Sobbalzai e feci il più in fretta possibile, dal monitor vidi che lei stava attraversando il corridoio con grandi falcate. L'ansia era alle stelle. Il mio cuore batteva talmente forte e il fatto che il vento, prima lieve ora meno, si era alzato non aiutava per niente. Finché non scovai delle pagine gialle legate con un nastro di seta nero, ma quel che mi fece sorridere fu che erano scritti nello stesso modo in cui il proprietario del diario, che avevamo trovato nel vecchio covo, scriveva su di esso. Erano le pagine mancanti del diario di Wanda!
"Trovate!", esclamai.
"Bene, ora andiamo.", fece Rick.
Chiusi la capsula e ritirai la chiave. Poi scappai via, insieme a Rick, veloce come il vento.

Il mio cuore aveva smesso di battere come un treno almeno mezz'ora fa. Nella macchina di Rick si stava bene, era più accogliente di quanto mi aspettassi.
"Bella macchina.", dissi per spiccare almeno una parola.
La situazione era più imbarazzante del previsto, nonostante mi avesse salvata dalla mia quasi morte non ero ancora pronta per perdonarlo. Mi aveva mentito su una persona che stavamo cercando di incastrare, e non era una cosa da poco.
"Allora hai intenzione di stare zitta per tutto il tempo, o vuoi parlare del fatto che, nonostante tutto il male che Pablo ha fatto alla mia famiglia, non hai intenzione di rivolgermi la parola?", disse Rick.
Mi girai verso di lui, infuriata.
"Ma allora non ti sei reso conto che quello che hai fatto è molto grave?", più che una domanda la mia era una sfuriata.
"Sì, lo so. Me lo dicevo ogni giorno, ed ero pronto a pagarne le conseguenze."
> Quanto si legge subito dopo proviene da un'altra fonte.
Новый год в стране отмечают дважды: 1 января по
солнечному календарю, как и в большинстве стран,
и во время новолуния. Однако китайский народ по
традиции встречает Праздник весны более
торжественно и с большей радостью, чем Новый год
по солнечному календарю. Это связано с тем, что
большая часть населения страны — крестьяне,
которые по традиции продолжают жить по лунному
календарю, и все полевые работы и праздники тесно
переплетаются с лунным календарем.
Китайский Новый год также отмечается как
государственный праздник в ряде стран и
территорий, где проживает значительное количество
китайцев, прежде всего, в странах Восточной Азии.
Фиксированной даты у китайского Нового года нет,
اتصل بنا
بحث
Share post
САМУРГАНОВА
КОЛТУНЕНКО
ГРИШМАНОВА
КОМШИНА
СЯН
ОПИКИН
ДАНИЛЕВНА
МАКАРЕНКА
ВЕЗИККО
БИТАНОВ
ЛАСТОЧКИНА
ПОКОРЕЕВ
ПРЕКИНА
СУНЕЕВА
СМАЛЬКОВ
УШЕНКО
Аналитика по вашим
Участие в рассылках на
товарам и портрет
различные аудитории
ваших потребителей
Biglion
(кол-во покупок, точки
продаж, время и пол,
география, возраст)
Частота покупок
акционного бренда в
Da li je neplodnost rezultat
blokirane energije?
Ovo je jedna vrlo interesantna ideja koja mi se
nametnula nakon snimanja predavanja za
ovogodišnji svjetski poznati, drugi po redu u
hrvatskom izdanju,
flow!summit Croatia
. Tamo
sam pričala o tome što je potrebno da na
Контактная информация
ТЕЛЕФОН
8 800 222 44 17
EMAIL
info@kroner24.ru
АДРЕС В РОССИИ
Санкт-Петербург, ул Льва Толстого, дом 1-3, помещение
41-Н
"A quindi, lo sapevi. Ma che bravo, sei proprio un senza cuore.", feci sarcastica.
"No, non sono un senza cuore. Sei tu quella senza cuore."
Infuriata gli girai uno schiaffo e in fretta e furia dalla macchina, diretta verso il palazzo.
"E no, adesso hai veramente esagerato. Non sono venuto a salvarti il culo per ricevere un trattamento del genere."
"Io avrei esagerato?", dissi. "Tu lavori per un drogato di merda."
"Primo, lavoravo per un drogato di merda; secondo, tu stai esagerando. Lo so che ti ho mentito e che ti ho fatto soffrire, ma in una situazione normale le persone si perdonano. Perché tu no?", disse Rick.
Pigiami il pulsante per l'ascensore, che arrivò subito. Ci salii su, ma purtroppo lo fece anche Rick.
"Cos'è? Mi inseguirsi finché io non ti perdonerò?"
"Perché tu non mi vuoi perdonare?"
Mi misi e le mani tra i capelli e urlai.
"Perché tu mi hai spezzato il cuore!"
Ci di silenzio da entrambi.
"Be'? È questo che volevi, no?", dissi.
Fu come se un terremoto avesse iniziato a fare delle vittime, solo che questa volta il suo raggio d'azione si era ridotto a colpire l'ascensore con una scossa molto forte e non molto piacevole.
"Ma che cosa?", disse Rick.
"Oh, no. No, no, no, no, no, no, no, no, no. Perché proprio a me?", domandai disperata.
Quando la mia vita era diventata una specie di serie televisiva, non avevo chiesto di avere anche i cliché da telenovela! Perché si da il caso che adesso mi sia capitato il classico cliché dove due persone in tensione tra loro rimangano bloccate in ascensore, e io non ero affatto preparata. Perché Lui mi vuole tanto male?